● TEXTE DE LA PAGE
══════════
En examinant le dessin que nous donnons ici fait par un grand maître d’après des mains bien posées sur le clavier, on observera que le pouce doit être en entier étendu sous l’index, et que non seulement aucune de ses phalanges ne doit produire d’angle saillant, mais qu’au contraire le pouce doit décrire dans son milieu une légère courbe rentrante, ce qui en fera gracieusement ressortir le bout en dehors de la main qui sera légèrement arrondie, mais point bombée comme dans la vieille methode. Les doigts ne décriront point au cercle, mais ils seront doucement allongés ; la seconde phalange seulement sera un peu arrondie, afin que ce soit la partie charnue du bout du doigt et non l’ongle qui pose sur la touche. Le cinquième doigt étant le moins long sera le plus étendu, puisqu’il lui faut non seulement atteindre à la longueur des autres, mais encore former avec le pouce le double point d’appui de la main.

Les deux mains doivent être assez enfoncées dans le clavier pour que les doigts se posent sur les touches noires sans déranger en rien la position de la main. Le poignet ne décrira de courbe ni convexe ni concave, et restera dans sa position naturelle qui, si l’on tirait une ligne horizontale appuyée sur les premières phalanges de la main, placerait le poignet six ou sept lignes plus bas que ces phalanges.

Du doigté

Le meilleur doigté est toujours celui qui conserve aux belles mains la grace que la nature leur a donné, et qui embellit les autres. C’est encore celui qui fait exécuter les difficultés avec le plus de facilité et le moins de mouvemens possible.

Plusieurs des doigtés que nous avons chiffrés pourront paraître étranges à des élèves inhabiles ; mais les grands professeurs remarqueront que tous nos doigtés sont calculés de manière à corriger les plus grands defauts de l’instrument ; le martelé, la sécheresse, l’exiguïté du son, defauts qui le rendent en général peu propre à exprimer les émotions de l’ame et les grands effets de la musique. On n’y peut parvenir qu’en doigtant de manière à soutenir ensemble le plus longtems qu’on le pourra les notes formant une harmonie régulière, ou seulement agréable à l’oreille, afin d’augmenter par la réunion de plusieurs vibrations le volume de son du Piano. L’experience prouve que par cette méthode, non seulement on peut quadrupler la masse du son, mais encore améliorer sa qualité de toute la différence qu’il y a entre un son obtenu par la seule action du marteau et un son prolongé par la durée des vibrations et par la pression de la touche. L’exiguité du son vient de ce que les touches ne sont pas senties mais frappées. Les doigts, alors, sont privés d’un sens qui agit réellement sur la touche. La grande quantité de son, dépend donc de l’art avec lequel on sait, par un bon doigté, soutenir la note, soit en la pressant fortement après qu’elle a résonné pour en prolonger la vibration, soit en s’étendant moëlleusement sur une succession de notes sans les quitter ; ce procédé est un des secrets de la grande exécution, et il est vrai de dire que le Piano joué ainsi, change absolument de qualité et d’effets.
══════════
(Données de reconstruction de scène multivue)
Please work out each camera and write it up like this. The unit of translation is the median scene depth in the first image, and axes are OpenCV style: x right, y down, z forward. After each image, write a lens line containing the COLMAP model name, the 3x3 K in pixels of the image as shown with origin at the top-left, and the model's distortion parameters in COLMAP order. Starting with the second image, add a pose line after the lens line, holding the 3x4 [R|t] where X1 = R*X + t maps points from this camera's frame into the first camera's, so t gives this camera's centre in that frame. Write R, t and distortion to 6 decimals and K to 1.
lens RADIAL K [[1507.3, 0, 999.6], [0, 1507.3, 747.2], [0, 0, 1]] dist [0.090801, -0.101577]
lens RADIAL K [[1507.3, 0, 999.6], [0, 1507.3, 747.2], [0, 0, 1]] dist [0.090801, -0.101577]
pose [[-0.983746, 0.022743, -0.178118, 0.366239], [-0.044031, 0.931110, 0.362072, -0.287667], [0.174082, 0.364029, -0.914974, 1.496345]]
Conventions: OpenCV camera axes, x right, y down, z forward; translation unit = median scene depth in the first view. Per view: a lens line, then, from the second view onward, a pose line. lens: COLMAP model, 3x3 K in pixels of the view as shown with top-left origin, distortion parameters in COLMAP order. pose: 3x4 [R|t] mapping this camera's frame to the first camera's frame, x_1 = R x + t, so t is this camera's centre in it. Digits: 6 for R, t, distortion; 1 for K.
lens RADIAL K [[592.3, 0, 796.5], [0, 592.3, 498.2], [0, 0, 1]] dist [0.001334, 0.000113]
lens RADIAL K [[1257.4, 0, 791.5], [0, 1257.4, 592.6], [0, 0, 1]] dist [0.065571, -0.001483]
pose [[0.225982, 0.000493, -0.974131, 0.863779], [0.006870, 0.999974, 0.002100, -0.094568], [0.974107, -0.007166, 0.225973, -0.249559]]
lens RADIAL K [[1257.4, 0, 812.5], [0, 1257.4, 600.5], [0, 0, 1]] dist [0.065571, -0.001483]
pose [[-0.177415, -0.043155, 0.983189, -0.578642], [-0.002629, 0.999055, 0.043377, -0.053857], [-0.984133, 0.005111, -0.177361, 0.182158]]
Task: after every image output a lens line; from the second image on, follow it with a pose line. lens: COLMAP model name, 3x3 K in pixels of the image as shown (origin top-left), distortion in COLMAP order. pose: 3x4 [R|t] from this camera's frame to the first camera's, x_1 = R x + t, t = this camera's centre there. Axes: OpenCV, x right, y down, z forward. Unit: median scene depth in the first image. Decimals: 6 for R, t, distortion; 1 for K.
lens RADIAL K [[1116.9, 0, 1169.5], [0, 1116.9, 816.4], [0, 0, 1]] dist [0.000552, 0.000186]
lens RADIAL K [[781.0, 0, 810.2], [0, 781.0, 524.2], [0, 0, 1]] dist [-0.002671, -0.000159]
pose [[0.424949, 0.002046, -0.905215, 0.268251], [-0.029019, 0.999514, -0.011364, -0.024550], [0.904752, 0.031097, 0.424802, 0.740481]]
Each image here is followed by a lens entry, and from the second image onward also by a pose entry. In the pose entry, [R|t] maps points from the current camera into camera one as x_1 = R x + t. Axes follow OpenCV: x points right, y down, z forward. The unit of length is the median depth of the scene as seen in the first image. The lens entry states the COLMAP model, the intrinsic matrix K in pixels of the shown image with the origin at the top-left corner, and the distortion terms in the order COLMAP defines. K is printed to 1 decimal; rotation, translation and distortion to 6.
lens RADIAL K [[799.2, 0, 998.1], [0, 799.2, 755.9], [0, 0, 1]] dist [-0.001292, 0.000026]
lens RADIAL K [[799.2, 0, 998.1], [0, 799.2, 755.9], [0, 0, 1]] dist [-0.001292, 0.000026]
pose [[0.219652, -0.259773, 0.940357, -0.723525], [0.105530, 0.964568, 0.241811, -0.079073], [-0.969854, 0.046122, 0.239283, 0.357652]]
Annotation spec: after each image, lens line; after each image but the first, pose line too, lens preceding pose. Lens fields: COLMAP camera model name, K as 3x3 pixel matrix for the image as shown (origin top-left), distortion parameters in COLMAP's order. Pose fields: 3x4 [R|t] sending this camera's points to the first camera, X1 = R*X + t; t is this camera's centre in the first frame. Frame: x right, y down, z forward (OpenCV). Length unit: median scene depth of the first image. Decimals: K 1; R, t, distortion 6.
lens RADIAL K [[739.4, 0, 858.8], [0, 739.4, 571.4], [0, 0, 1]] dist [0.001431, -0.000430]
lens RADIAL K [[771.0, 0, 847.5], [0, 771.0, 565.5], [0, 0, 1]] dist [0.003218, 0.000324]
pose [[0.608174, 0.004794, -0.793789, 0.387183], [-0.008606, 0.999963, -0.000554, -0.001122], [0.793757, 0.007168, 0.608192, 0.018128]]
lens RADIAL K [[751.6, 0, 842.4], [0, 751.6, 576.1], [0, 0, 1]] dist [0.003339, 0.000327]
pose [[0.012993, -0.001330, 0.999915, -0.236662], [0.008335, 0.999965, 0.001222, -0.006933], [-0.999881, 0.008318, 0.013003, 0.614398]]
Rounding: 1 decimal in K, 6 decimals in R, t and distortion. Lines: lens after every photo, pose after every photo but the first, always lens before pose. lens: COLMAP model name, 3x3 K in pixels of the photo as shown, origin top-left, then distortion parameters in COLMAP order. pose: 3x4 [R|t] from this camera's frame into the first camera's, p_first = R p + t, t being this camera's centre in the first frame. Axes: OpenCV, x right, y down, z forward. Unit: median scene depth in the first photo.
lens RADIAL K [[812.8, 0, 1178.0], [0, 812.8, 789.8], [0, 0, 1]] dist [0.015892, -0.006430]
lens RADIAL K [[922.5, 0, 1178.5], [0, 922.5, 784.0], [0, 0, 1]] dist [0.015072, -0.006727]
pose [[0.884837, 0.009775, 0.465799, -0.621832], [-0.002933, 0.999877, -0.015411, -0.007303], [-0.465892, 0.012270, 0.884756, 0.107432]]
══════════
● VOTRE CONSIGNE
Selon le texte sur la position des mains au piano, de combien de lignes le poignet doit-il se trouver plus bas que les premières phalanges ?

● TÂCHE ACCOMPLIE
De six ou sept lignes.